I have long believed that affirmative action is probably the single most destructive policy ever put into practice in this country.

Never again will there be women like Anna's mother believing as she did...

Affirmative action, I have also come to believe was the rich white liberal's way to get back at the source of his or her guilt--- growing up in a family where the maid, the cook or the house cleaner was Negro or Black or African American and then suddenly he or she is made to feel guilty about this during the so-called 60s-- what better way to get at the guilt than by permanently ruining the future of any Black or African American child by allowing him to advance thanks to affirmative action with the inevitable whisper behind his or her back... well, you know he or she is actually not as... even the most diabolical die- hard segregationist could not have come up with a better revenge for having been made to feel bad about... all the while being seen as doing such a good thing...

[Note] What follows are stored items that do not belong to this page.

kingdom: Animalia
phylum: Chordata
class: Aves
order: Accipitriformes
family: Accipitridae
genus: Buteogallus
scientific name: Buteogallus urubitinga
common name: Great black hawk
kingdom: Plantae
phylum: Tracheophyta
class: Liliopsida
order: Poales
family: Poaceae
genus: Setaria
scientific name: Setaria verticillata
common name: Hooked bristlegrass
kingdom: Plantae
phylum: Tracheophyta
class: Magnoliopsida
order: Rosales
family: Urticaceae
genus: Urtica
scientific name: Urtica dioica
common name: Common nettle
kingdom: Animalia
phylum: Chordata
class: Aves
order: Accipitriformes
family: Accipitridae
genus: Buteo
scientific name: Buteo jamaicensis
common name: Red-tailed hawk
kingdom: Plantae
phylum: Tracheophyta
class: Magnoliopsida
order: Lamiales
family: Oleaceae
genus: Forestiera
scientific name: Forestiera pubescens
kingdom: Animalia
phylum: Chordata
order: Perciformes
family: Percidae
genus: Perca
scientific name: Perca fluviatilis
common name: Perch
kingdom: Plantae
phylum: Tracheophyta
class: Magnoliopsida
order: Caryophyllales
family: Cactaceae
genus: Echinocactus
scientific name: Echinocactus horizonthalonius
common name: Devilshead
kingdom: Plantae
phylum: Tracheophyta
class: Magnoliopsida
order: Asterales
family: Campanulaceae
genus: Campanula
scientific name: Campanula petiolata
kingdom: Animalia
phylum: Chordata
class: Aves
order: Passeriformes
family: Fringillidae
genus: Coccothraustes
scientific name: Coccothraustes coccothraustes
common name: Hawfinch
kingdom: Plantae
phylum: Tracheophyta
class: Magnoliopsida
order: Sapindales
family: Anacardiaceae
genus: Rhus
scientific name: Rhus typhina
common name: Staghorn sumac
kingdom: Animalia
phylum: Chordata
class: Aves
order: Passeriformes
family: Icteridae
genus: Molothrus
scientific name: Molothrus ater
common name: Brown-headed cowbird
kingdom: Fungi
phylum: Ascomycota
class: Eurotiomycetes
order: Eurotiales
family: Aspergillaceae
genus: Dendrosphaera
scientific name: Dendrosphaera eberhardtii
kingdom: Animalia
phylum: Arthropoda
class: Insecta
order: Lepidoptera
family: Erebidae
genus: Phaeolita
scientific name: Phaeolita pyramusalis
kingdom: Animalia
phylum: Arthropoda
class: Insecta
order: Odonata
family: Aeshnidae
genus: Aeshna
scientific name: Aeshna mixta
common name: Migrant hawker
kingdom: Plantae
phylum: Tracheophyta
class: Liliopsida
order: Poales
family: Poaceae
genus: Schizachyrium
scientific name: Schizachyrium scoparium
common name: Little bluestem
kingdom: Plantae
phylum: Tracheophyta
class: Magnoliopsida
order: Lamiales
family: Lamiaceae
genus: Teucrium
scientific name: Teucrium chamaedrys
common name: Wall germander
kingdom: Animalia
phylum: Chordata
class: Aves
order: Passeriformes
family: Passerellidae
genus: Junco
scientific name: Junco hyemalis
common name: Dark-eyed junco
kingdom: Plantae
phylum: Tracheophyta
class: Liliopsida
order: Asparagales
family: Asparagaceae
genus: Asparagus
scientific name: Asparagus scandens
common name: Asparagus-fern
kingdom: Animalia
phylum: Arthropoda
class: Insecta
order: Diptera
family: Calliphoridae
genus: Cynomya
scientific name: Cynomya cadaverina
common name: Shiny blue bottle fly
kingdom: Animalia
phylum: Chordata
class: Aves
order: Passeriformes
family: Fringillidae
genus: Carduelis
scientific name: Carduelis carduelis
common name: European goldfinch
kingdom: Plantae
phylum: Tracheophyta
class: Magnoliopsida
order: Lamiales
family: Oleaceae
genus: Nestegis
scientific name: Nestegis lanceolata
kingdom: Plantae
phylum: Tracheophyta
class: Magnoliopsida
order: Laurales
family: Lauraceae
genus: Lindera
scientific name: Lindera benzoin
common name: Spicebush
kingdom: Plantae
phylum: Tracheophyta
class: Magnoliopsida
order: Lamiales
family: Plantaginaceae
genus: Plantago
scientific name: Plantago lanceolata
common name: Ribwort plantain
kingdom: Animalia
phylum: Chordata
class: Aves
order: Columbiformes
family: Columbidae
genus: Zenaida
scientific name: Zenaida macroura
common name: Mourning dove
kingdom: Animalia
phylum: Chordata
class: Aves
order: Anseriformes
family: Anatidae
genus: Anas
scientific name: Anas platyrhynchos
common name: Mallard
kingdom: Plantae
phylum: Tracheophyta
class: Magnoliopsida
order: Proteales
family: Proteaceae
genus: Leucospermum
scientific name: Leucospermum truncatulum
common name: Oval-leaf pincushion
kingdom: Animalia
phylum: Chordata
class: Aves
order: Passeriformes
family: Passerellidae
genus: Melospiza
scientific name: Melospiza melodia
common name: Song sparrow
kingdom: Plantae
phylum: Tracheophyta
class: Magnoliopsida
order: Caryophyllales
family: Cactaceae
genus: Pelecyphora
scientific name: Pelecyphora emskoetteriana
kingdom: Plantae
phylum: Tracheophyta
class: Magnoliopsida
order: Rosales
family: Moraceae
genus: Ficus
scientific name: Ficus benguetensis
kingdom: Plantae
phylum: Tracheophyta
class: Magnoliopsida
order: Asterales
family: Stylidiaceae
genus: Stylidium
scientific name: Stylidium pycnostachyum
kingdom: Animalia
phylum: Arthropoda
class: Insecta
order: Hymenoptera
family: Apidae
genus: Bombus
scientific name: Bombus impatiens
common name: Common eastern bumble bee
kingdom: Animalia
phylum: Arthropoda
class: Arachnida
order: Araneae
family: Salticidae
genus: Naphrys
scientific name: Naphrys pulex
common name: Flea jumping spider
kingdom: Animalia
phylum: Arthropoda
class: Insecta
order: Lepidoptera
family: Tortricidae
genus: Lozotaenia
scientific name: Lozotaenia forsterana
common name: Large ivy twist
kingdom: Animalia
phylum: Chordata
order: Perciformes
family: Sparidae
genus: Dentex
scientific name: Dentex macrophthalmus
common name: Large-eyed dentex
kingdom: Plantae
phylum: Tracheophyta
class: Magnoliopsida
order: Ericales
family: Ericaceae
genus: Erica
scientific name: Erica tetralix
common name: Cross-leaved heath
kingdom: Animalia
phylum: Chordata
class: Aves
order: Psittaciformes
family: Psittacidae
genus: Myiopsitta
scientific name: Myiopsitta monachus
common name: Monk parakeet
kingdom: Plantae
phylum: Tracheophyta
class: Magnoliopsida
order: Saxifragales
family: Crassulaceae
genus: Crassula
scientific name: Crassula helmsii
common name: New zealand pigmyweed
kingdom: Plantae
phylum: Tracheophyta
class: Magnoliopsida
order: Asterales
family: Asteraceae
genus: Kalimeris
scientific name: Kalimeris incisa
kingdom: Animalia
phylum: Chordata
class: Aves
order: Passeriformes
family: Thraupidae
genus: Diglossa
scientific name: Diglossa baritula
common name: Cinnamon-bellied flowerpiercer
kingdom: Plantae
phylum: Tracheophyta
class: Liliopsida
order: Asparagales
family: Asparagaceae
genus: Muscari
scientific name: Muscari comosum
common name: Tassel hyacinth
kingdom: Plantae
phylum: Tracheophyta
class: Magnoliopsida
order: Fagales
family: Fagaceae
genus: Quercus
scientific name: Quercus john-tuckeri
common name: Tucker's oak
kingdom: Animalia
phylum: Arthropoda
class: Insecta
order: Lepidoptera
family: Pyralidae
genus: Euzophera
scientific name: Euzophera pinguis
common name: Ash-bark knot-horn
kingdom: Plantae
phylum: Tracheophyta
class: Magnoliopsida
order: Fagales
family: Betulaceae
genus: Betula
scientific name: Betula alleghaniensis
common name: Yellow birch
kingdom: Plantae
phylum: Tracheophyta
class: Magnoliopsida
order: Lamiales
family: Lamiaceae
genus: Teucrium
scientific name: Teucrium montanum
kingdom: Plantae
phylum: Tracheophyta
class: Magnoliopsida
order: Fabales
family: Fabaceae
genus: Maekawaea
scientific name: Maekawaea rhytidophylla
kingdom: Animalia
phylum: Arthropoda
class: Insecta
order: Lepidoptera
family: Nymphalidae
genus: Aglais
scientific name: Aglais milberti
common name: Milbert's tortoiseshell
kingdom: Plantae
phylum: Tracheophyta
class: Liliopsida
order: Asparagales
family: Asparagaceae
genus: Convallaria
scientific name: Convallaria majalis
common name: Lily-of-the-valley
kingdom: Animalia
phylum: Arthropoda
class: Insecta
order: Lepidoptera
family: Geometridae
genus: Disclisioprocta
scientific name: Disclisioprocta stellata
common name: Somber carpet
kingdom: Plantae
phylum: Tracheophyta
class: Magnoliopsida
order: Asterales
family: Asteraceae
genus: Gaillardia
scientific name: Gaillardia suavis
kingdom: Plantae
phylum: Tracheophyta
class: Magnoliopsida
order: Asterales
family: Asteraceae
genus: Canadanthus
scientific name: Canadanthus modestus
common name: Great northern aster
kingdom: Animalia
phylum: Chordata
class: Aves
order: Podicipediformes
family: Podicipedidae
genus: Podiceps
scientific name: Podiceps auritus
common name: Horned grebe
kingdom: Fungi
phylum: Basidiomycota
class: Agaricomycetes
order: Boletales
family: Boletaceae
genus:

Remember back to the days of George Wallace? I seem to remember that an awful lot of Negroes or Blacks or African Americans used to vote for George Wallace even up North when he ran for President. When asked why they would say that you know where Wallace stands but he spreads the money around to everybody not like them liberals who tell you how much they understand your situation and then forget about you right after election day because you don't have the right college degree in how to steal the welfare monies under the guise of doing a study or consulting about the future.


I was asking my son why is that the Americans didn't kill all the Indians? We have both been reading of late about Geronimo and the terrible fate of the Apaches... I mentioned to him that I had thought of this question even back when Jorge Luis Borges came to Columbia University in the early 1970s. Richard M. Elman challenged Borges about his cruel portrayal of the Gauchos. Borges had replied along the lines that gauchos did not feel pain like you or I.. Later in the discussion that moved to 110th Street Borges again took up the question of Indians in Argentina by simply saying: there are none. They were all killed.

My son said the other day, you can't ask questions like that.